Bishop shook his head. “Did you see me on the monitors? Might have been another trick from the Mimic.”
“No, I know better than to trust what I see on the cameras,” Henry said. “But right after you went down, Mary came by the front office. Begged me to take her to see you.”
My heart skipped a beat. What the hell was my wife doing here?
“And you just let her down by herself?”
“No—no, I brought with me. Logs showed you were still in the containment chamber. She said she could wait for you to come out. So I—”
“So you left her down there?”
“Y-yes,” Henry stammered.
“But that’s not possible. There’s only one way in and out of the containment room. She would’ve run into us on our way back up,” I said.
“Unless she didn’t want us to see her.” Bishop flipped open the laptop. His fingers hammered down on the keys, logging into the security system.

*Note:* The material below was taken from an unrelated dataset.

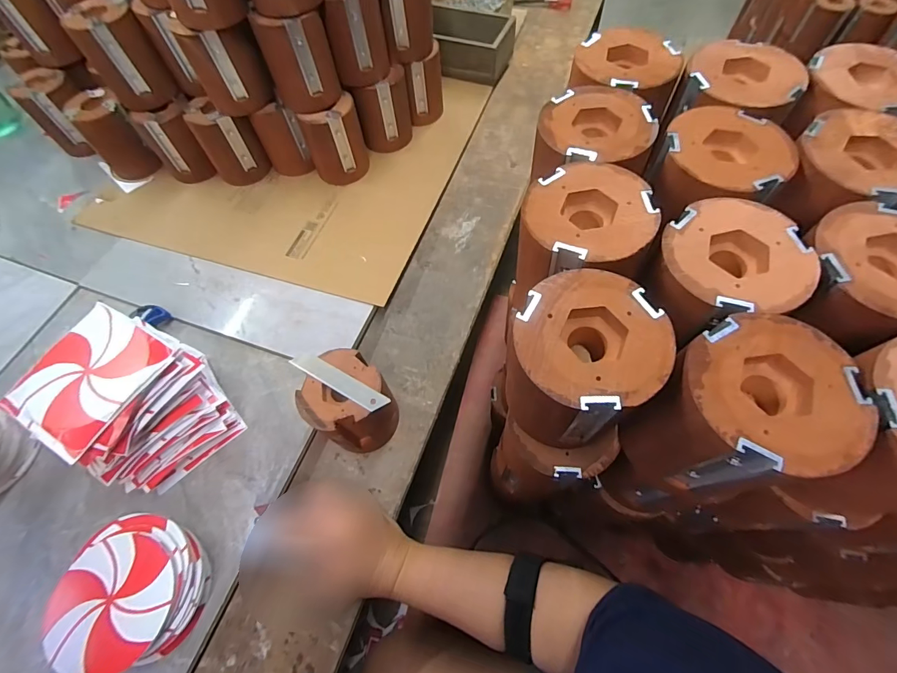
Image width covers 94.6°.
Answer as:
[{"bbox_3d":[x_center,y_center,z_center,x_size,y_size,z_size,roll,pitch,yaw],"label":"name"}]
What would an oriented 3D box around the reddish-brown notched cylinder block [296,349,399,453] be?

He turned the screen so that all three of us could see. “Here.”
Bishop queued up the security footage, reaching the moment right before the two of us left the chamber, then pressed play. I relieved the moment I tortured the mimic, watching myself hold down the button until the normal lights went offline. As Bishop and I walked out under the red glow of the emergency floor strips, another figure moved across the screen.
After we had left — and before the secure doors could slide shut — a woman skirted into the room. She kept to the shadows. I probably couldn’t have spotted her without the camera’s night vision capabilities. But in the glow of the tank’s control terminal, there was no mistaking my wife’s face.
I watched the mimic rearrange itself into my form once again, placing its palms on the glass of its holding cell. I could see Mary’s lips moving, but the camera did not have sound.
She started exploring the control panel.
I leapt up from my chair. “We have to stop her.”
“Caleb, we can’t.” Bishop tapped the time stamp at the bottom of the frame. “Footage is ten minutes old.”
All three of us watched, powerless, as my wife threw the switch to release the creature from containment. It stepped toward her out of the tank, looming over her for a moment, before pulling the woman I’d married into a tender embrace.